### Task details
Identify every line in the items below that contains the string "WhatsApp", treating uppercase and lowercase as different, and copy each of those lines.

··· Dataset extract ···

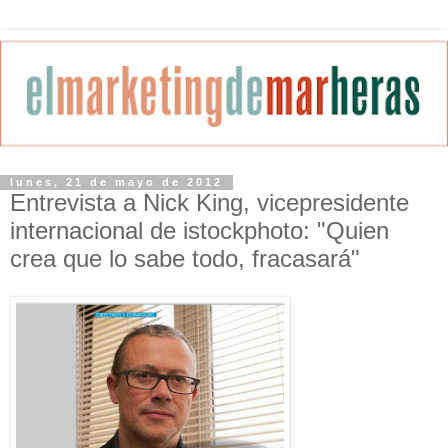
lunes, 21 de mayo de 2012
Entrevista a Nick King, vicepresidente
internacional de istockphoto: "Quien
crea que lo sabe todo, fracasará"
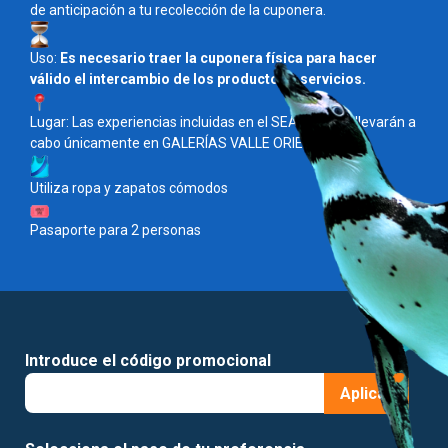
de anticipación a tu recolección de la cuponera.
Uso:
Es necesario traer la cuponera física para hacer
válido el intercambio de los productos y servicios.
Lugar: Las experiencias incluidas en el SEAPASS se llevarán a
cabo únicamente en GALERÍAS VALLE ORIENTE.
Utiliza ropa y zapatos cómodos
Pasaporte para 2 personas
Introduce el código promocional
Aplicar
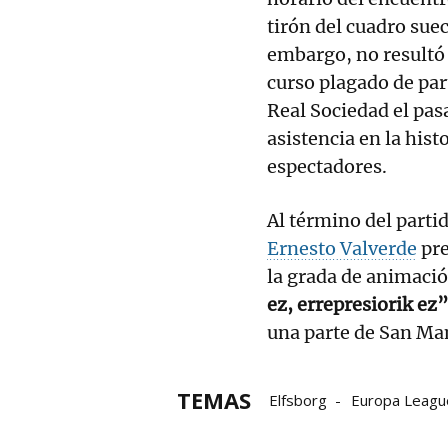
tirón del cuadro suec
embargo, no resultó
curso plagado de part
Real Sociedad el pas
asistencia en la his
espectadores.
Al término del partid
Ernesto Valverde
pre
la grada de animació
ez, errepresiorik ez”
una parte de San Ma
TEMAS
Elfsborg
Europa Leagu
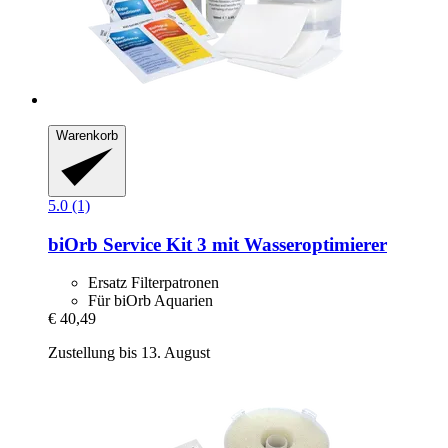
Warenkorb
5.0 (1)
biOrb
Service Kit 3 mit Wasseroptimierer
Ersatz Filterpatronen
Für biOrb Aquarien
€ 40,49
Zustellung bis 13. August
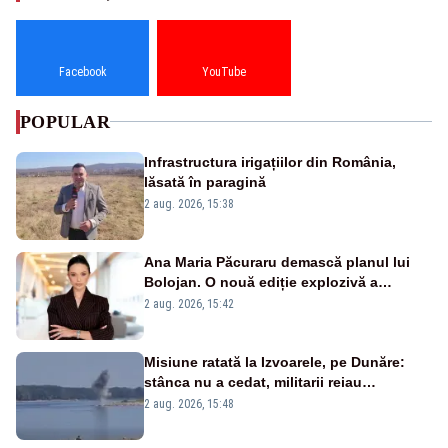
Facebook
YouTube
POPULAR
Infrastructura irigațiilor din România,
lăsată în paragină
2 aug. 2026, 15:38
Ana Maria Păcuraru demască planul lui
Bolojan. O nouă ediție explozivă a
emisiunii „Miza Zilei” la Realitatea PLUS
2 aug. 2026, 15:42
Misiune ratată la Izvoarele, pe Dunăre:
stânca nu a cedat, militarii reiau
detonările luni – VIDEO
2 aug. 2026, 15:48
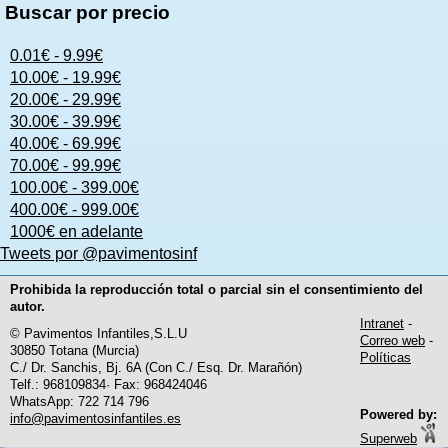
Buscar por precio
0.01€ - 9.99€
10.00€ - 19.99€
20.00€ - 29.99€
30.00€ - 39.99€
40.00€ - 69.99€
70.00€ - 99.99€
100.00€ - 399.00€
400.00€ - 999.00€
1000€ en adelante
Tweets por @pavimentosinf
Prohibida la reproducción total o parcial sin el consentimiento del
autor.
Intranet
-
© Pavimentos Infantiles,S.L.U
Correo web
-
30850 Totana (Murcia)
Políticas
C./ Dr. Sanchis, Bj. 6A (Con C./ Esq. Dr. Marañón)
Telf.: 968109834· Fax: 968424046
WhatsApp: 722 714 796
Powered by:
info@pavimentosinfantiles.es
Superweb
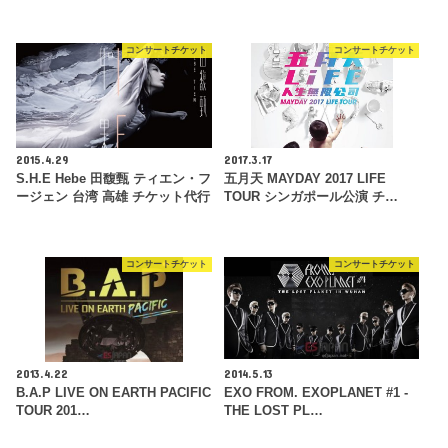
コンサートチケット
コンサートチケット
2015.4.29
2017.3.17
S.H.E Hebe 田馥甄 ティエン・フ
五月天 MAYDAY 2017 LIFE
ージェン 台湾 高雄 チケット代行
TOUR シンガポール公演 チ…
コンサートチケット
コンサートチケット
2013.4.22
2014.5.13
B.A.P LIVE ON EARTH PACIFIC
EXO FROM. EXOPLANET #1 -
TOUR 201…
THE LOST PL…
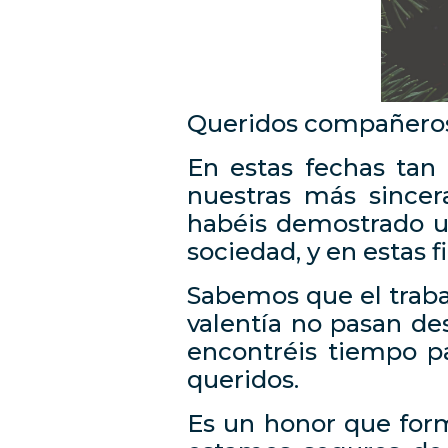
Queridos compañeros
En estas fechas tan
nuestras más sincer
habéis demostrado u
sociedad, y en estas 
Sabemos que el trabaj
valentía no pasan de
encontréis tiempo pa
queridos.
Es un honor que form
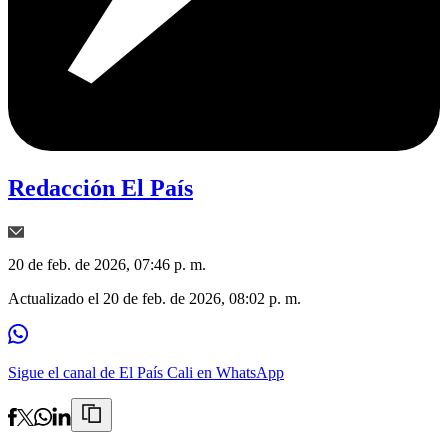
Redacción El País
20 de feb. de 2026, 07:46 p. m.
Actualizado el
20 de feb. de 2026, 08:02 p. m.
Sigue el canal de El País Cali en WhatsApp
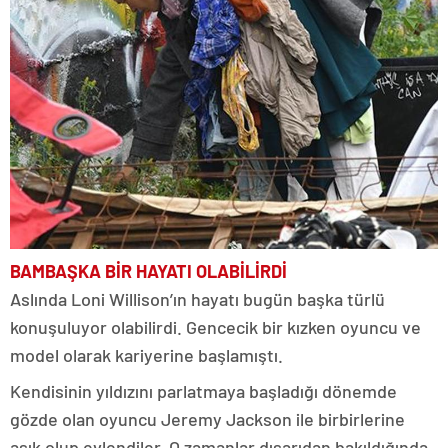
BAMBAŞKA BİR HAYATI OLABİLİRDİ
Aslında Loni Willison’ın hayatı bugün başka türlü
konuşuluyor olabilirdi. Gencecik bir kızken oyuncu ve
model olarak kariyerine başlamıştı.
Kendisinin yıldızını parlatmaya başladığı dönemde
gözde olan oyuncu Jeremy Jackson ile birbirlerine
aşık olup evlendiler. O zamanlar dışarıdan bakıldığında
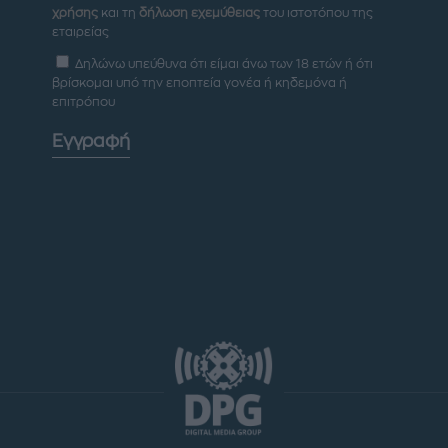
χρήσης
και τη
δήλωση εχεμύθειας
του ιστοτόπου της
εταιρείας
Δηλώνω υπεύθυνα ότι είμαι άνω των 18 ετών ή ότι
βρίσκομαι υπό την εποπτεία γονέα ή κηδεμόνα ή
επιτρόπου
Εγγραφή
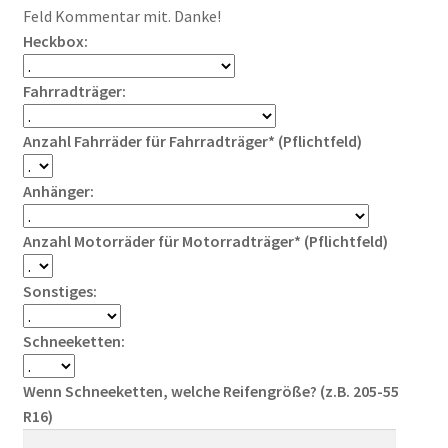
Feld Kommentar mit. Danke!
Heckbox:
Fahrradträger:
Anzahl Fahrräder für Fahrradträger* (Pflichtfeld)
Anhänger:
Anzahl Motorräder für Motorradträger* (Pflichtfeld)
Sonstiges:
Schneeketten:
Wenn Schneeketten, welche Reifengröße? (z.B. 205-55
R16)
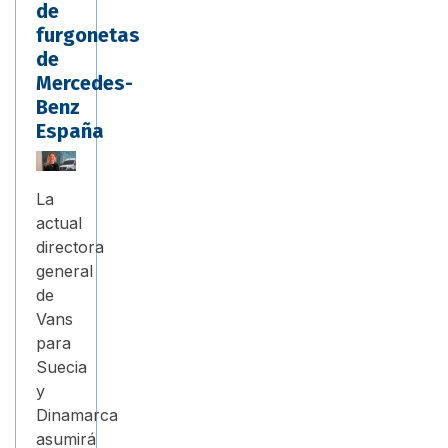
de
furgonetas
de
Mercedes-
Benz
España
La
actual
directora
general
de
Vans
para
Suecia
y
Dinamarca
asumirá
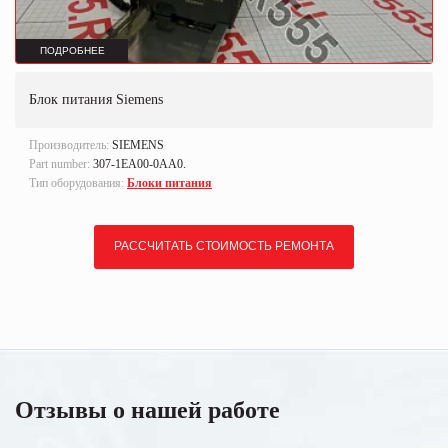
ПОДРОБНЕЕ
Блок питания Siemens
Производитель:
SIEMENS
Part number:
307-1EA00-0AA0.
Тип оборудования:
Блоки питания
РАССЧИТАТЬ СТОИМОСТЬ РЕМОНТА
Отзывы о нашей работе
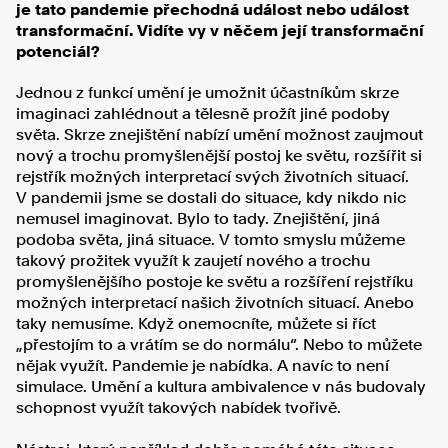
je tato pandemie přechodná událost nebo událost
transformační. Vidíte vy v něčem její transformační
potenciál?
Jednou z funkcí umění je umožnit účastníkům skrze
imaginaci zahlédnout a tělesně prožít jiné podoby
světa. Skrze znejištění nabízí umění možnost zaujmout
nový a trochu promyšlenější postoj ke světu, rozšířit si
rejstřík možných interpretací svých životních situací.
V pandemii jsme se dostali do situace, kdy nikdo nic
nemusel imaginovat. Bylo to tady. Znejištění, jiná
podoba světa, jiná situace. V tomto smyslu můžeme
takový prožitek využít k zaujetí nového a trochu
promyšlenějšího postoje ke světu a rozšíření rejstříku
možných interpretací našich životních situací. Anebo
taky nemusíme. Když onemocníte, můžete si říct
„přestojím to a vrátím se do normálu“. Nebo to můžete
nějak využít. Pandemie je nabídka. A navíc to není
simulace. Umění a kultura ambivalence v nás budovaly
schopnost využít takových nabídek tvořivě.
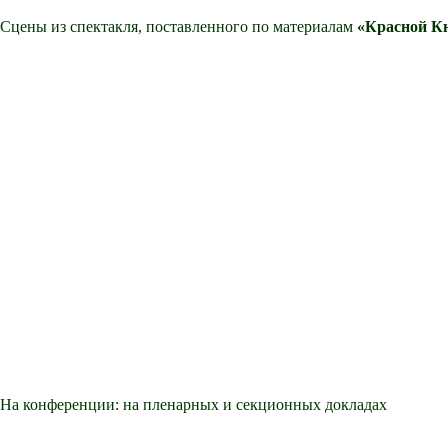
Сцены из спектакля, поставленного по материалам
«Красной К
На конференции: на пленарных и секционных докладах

···

### Finished task
WhatsApp: 722 714 796
Sigue el canal de El País Cali en WhatsApp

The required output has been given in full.